MUSCOLI E SENTIMENTI

Così Faber toccherà l’Ariston, tre giorni dopo quello che sarebbe stato il suo 74simo compleanno. Nell’85, intervistato a Linea diretta da Enzo Biagi sull’utilità del Festival rispose: «Se si trattasse ancora di una gara di ugole e io pensassi di essere attrezzato a fronteggiare ugole sicuramente migliori della mia, se si trattasse di un fatto di corde vocali, la si potrebbe ancora considerare una competizione quasi sportiva, perché le corde vocali sono pur sempre dei muscoli. Nel caso mio, dovrei andare ad esprimere i miei sentimenti, e credo che questo non possa essere argomento di competizione».

Dare se stessi in pasto al voto può essere pericoloso. Ne sa qualcosa Tenco, amico a cui dedicò la dolente Preghiera in gennaio. E’ un anno di ricorrenze. A marzo si festeggiano anche i 30 anni di Crêuza de mä, disco in genovese che narra storie di marinai, prostitute, di fronte al mare «dove ogni onda è un’altra».



LINGUA E MUSICA

Fu un miracolo di incontro fra lingua e musica e oggi quelle parole diventano un menu (su richiesta) presso la trattoria La Lanterna, gestita dalla Comunità di Don Gallo. Il Don nelle omelie citava spesso il Vangelo Secondo De André e diceva: «La sua spiritualità non è monopolio delle religioni. La sua voce è la possibilità irripetibile, per la canzone, di diventare il più alto e penetrante strumento artistico della cultura popolare. Le sue canzoni sono la scelta mai sbagliata di occuparsi dei poveracci e dei senza voce: vite perdute, ma anime salve».

Le anime salve, rese libere dalla diversità, c’erano tutte a salutarlo quel 13 gennaio a Genova, «un funerale da invidiare» disse il compagno di sempre Paolo Villaggio.

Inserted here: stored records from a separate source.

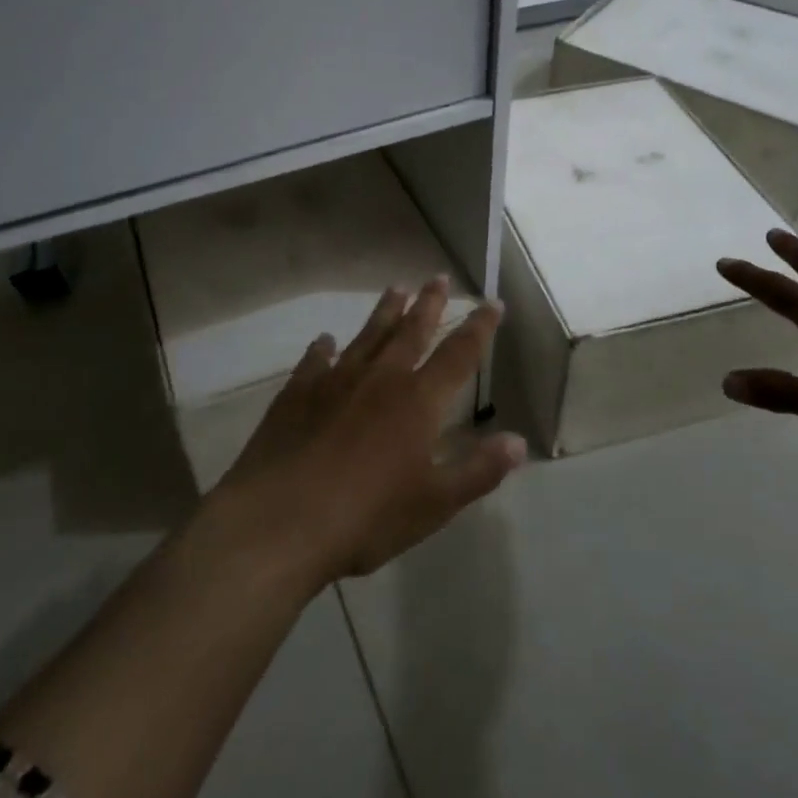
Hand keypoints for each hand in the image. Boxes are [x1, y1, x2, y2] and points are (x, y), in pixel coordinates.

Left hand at [211, 277, 525, 586]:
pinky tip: (324, 340)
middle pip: (411, 330)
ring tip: (396, 288)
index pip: (459, 354)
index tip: (492, 303)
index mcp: (418, 401)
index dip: (479, 327)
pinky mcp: (297, 394)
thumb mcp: (434, 504)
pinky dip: (322, 349)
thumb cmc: (366, 516)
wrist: (280, 520)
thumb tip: (518, 442)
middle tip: (438, 277)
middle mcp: (380, 378)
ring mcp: (335, 381)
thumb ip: (478, 470)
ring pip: (367, 335)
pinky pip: (315, 361)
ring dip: (384, 312)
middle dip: (429, 303)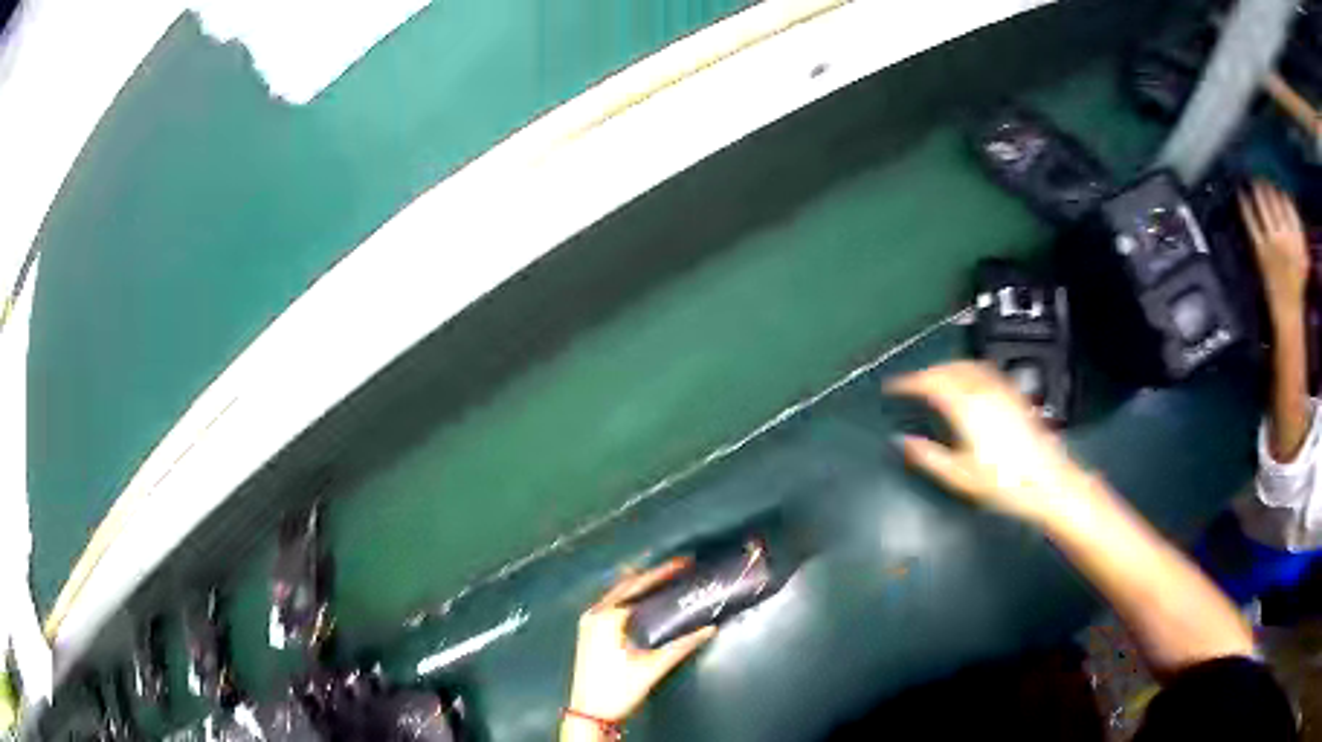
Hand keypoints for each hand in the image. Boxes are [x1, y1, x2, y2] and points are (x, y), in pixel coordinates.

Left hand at [566, 560, 715, 725]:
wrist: (589, 712)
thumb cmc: (617, 689)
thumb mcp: (652, 668)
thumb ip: (681, 646)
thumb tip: (708, 628)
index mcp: (608, 618)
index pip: (639, 586)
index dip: (663, 573)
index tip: (684, 564)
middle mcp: (595, 614)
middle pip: (626, 585)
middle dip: (652, 575)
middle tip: (678, 568)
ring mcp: (588, 622)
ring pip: (616, 593)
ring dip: (639, 584)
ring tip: (664, 579)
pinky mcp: (588, 632)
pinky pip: (610, 604)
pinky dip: (628, 597)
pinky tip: (643, 601)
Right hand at [884, 361, 1085, 525]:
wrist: (1048, 483)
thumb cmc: (1003, 483)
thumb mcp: (959, 476)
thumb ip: (928, 456)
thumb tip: (902, 440)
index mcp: (966, 407)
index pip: (931, 382)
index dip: (909, 382)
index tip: (894, 387)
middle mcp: (984, 392)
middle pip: (950, 368)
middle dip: (928, 372)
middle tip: (913, 384)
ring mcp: (1003, 391)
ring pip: (969, 365)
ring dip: (948, 367)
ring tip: (937, 379)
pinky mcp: (1016, 397)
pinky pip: (987, 371)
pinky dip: (969, 370)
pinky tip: (970, 384)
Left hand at [1239, 180, 1309, 314]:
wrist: (1288, 313)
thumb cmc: (1297, 282)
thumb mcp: (1303, 253)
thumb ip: (1297, 226)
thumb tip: (1287, 196)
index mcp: (1297, 238)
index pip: (1285, 200)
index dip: (1276, 181)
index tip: (1270, 169)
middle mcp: (1285, 237)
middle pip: (1273, 198)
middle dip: (1264, 178)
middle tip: (1256, 164)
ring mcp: (1272, 244)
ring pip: (1262, 205)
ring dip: (1255, 187)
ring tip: (1250, 174)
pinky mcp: (1260, 251)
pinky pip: (1250, 221)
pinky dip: (1244, 204)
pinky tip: (1240, 192)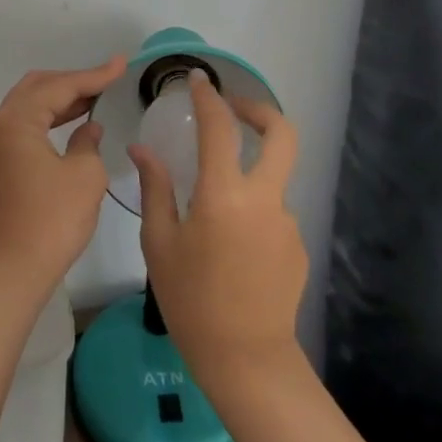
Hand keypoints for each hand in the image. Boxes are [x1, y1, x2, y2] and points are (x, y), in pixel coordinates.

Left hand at [0, 56, 127, 291]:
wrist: (14, 271)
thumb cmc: (52, 220)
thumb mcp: (85, 176)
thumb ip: (88, 142)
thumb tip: (88, 128)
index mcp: (17, 121)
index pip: (59, 87)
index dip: (93, 75)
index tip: (121, 64)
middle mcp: (0, 125)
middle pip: (38, 87)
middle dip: (73, 80)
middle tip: (106, 79)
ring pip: (30, 105)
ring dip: (61, 99)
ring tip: (96, 95)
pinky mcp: (0, 164)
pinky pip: (27, 125)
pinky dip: (50, 118)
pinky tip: (75, 122)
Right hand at [132, 69, 306, 387]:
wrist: (246, 361)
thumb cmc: (191, 300)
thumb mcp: (159, 243)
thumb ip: (155, 188)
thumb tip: (143, 150)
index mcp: (224, 194)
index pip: (219, 127)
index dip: (209, 97)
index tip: (198, 80)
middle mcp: (264, 199)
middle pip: (281, 134)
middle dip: (259, 111)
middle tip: (233, 110)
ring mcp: (287, 222)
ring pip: (273, 177)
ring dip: (249, 173)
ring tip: (214, 207)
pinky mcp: (297, 245)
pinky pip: (273, 212)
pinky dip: (253, 210)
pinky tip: (231, 244)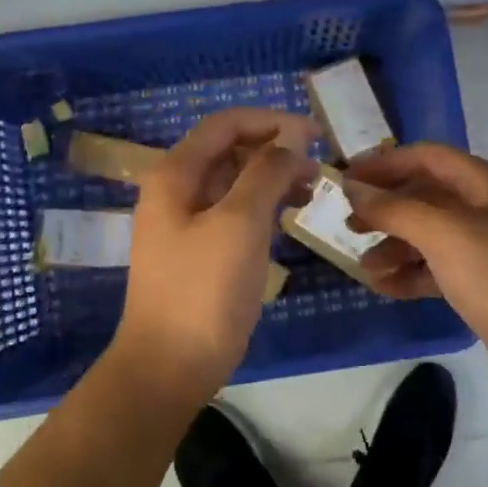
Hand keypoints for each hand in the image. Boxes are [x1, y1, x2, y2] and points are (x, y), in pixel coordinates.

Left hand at [113, 109, 318, 395]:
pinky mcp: (199, 251)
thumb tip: (291, 141)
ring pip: (234, 182)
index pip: (225, 124)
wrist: (169, 365)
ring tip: (312, 190)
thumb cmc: (203, 289)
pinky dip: (263, 206)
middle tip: (318, 167)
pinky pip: (234, 212)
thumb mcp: (240, 223)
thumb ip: (266, 173)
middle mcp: (176, 190)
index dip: (271, 121)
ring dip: (272, 178)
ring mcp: (186, 222)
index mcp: (175, 174)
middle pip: (229, 150)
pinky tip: (289, 216)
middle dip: (274, 150)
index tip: (316, 134)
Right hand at [345, 144, 487, 419]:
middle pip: (427, 196)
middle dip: (386, 208)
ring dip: (394, 246)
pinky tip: (384, 288)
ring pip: (430, 236)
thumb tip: (353, 188)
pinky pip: (438, 270)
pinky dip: (411, 275)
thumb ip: (395, 209)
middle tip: (347, 224)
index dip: (386, 163)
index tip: (346, 178)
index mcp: (487, 185)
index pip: (429, 157)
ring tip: (362, 266)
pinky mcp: (485, 287)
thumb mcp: (445, 235)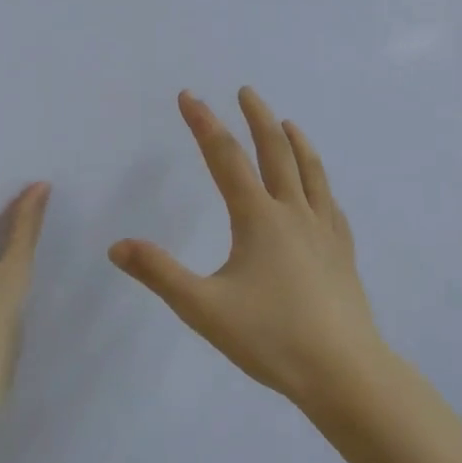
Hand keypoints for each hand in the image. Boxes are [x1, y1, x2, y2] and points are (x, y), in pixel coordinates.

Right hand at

La sua poetica smascherava le ipocrisie, indagava l’amore, in fiore o appassito, era un laudate hominem che restituiva dignità a emarginati, princese, senzadio, derelitti, mercenari. L’umanità rintanata nei bassifondi ispirava De André che, come nessun altro, dai pantani della cronaca nera sapeva sollevare fiabe.